The unknown quantity is the minimum electrical power $P_{\min}$ required from the mains to sustain this steady operation.
The refrigerator is modeled as a reversible (Carnot) heat pump operating between two thermal reservoirs at fixed temperatures $T_1$ and $T_2$. All heat ingress is assumed to be exactly compensated by refrigeration work. Mechanical, electrical, and thermal losses beyond the ideal thermodynamic limit are neglected.
Physical Principles
The first law of thermodynamics for a refrigerator operating in steady state implies equality between heat removed from the cold reservoir per unit time and the heat influx into the system.

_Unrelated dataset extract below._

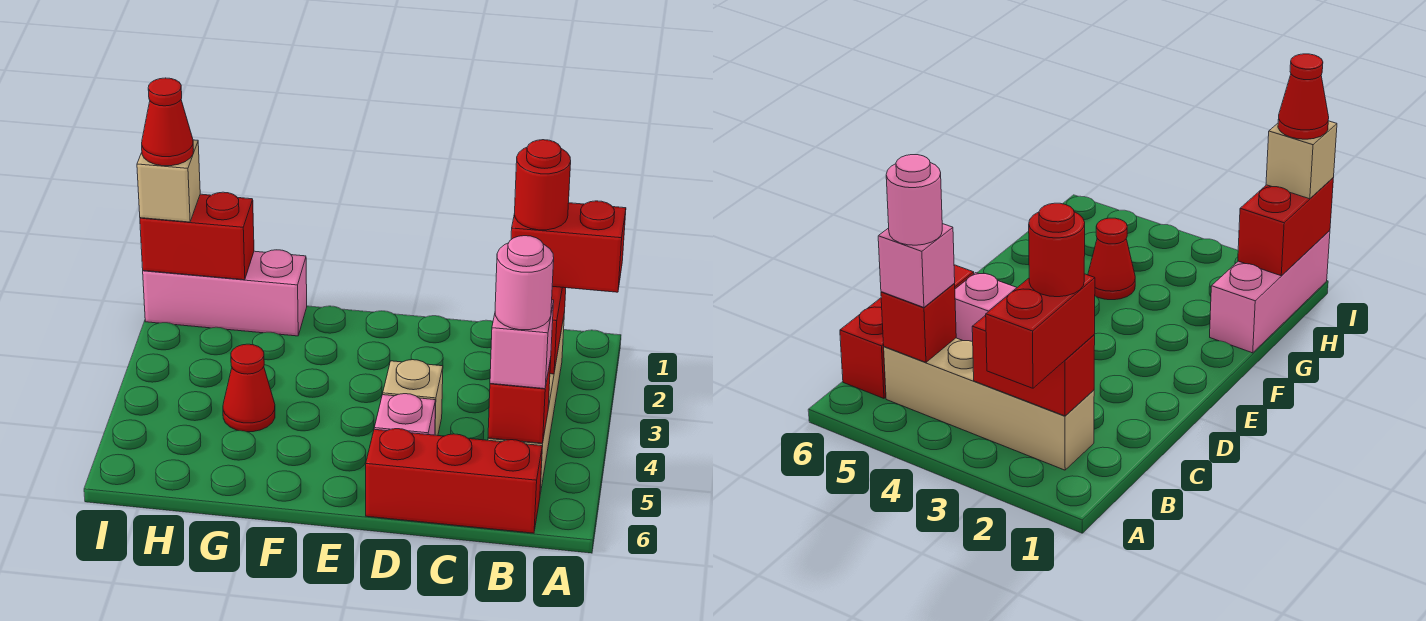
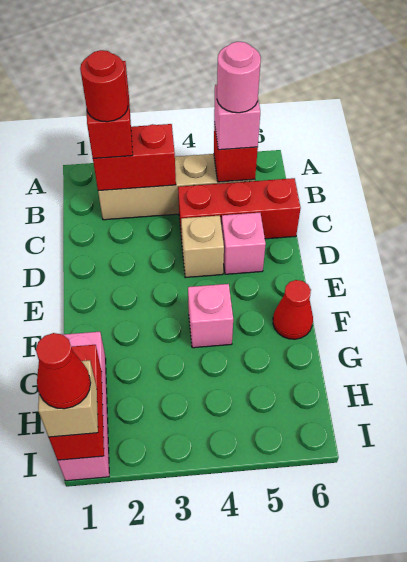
red 1x3 brick [366,429,542,533] -> red 1x3 brick turned to [178,178,301,239]
none -> pink 1x1 brick [188,284,233,348]
red 1x1 cone [223,344,275,432] -> red 1x1 cone moved to [273,280,313,339]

For a reversible refrigerator operating between temperatures $T_1$ and $T_2$, the coefficient of performance is given by
$$\mathrm{COP} = \frac{T_1}{T_2 - T_1},$$
where temperatures are measured in kelvin.

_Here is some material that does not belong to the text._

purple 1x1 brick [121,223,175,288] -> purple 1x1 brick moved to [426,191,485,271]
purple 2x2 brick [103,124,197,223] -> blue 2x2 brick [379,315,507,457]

The coefficient of performance relates the cooling power $\dot{Q}$ and the mechanical power input $P$ through
$$\mathrm{COP} = \frac{\dot{Q}}{P}.$$
Derivation
The heat leakage into the refrigerator per unit time equals the cooling power required to maintain the internal temperature,
$$\dot{Q} = 190,\text{kcal/h}.$$
Conversion to SI units uses $1,\text{kcal} = 4184,\text{J}$, giving
$$\dot{Q} = 190 \times 4184,\text{J/h} = 7.9496 \times 10^5,\text{J/h}.$$
Conversion from hours to seconds yields
$$\dot{Q} = \frac{7.9496 \times 10^5}{3600},\text{W} = 2.208 \times 10^2,\text{W}.$$
The absolute temperatures are
$$T_1 = 278,\text{K}, \quad T_2 = 293,\text{K}.$$
The reversible coefficient of performance becomes
$$\mathrm{COP} = \frac{278}{293 - 278} = \frac{278}{15}.$$
The minimum required power follows from $P = \dot{Q}/\mathrm{COP}$,
$$P_{\min} = \dot{Q}\frac{T_2 - T_1}{T_1}.$$
Substitution gives
$$P_{\min} = 220.8,\text{W} \cdot \frac{15}{278}.$$
Result
The minimum electrical power is
$$P_{\min} = \frac{220.8 \cdot 15}{278},\text{W} = 11.9,\text{W}.$$
$$\boxed{P_{\min} \approx 12,\text{W}}$$
Sanity Checks
Dimensional consistency follows from $\dot{Q}$ expressed in watts and the coefficient of performance being dimensionless, so the resulting unit is watt.
The temperature difference $T_2 - T_1 = 15,\text{K}$ is small compared with the absolute temperature scale, producing a large coefficient of performance $\mathrm{COP} \approx 18.5$, consistent with a low theoretical work requirement.
The magnitude of $12,\text{W}$ is significantly smaller than the thermal leakage power of approximately $221,\text{W}$, which aligns with the expectation that an ideal refrigerator moves heat much more efficiently than direct conversion of heat into work.